Note for current law (May 2026): The Companies (Incorporation) Second Amendment Rules, 2021 (effective 1st April 2021) removed the mandatory conversion thresholds entirely and also abolished the earlier 2-year lock-in for voluntary conversion. Under current law, an OPC may voluntarily convert into a private or public company at any time. However, since the facts of this question pertain to 2016-17, the original Rule 6 thresholds (₹50 lakh capital / ₹2 crore average turnover) are applied above.
Write it like this
1The skeleton
- Lead with Section 18 + Rule 6 in your very first line — examiners are scanning for the statutory citation before they even read the facts; burying it costs you the easy 1-mark citation hit.
- State the two thresholds upfront as a mini-table or two-liner (₹50 lakh paid-up capital OR average annual turnover exceeding ₹2 crores) — this signals you know the law before you do any math, and it frames both parts cleanly.
- For part (i), write the arithmetic explicitly: existing ₹45L + increase ₹10L = ₹55L > ₹50L threshold — don't assume the examiner will do the addition; showing the comparison line earns the application mark.

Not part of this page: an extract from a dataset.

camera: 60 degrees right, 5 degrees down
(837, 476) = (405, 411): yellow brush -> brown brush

- For part (ii), compute the average turnover step-by-step: list all three years, add them, divide by 3, then compare to ₹2 crore — missing the average calculation and just citing ₹3 crore is a half-answer that loses a mark.
- End each part with the compliance consequence — Form INC-5 within 60 days + conversion within 6 months — this is the conclusion the examiner is looking for; without it your answer is incomplete even if the threshold analysis is perfect.

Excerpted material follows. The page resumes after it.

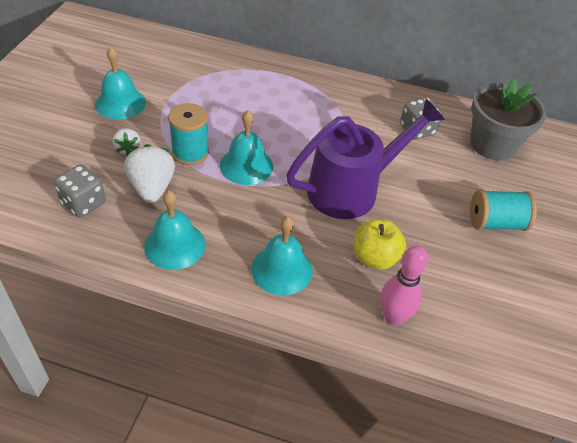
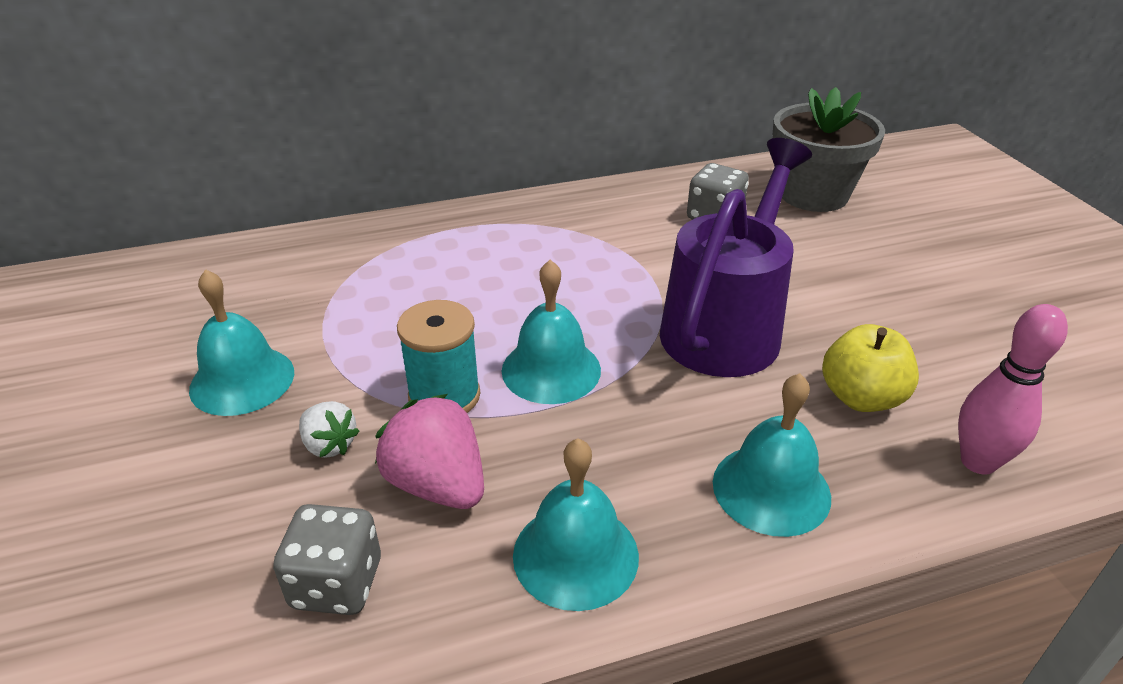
camera: 30 degrees left, 10 degrees down
(152, 188) = (437, 484): white strawberry -> pink strawberry
(495, 223) = (927, 277): turquoise spool -> none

2Examiner-rewarded phrases
3Common trap
The biggest trap here is computing the turnover test using only the latest year's figure (₹3 crore) instead of the average of all three years — even if your conclusion is the same, writing 'turnover is ₹3 crore which exceeds ₹2 crore' without showing the three-year average calculation tells the examiner you don't actually know the rule, and you'll lose the application mark. Also watch out: some students mix up the threshold as 'paid-up capital exceeding ₹50 lakh' but forget it's OR average turnover — both conditions trigger mandatory conversion independently, so you need to address each part on its own ground.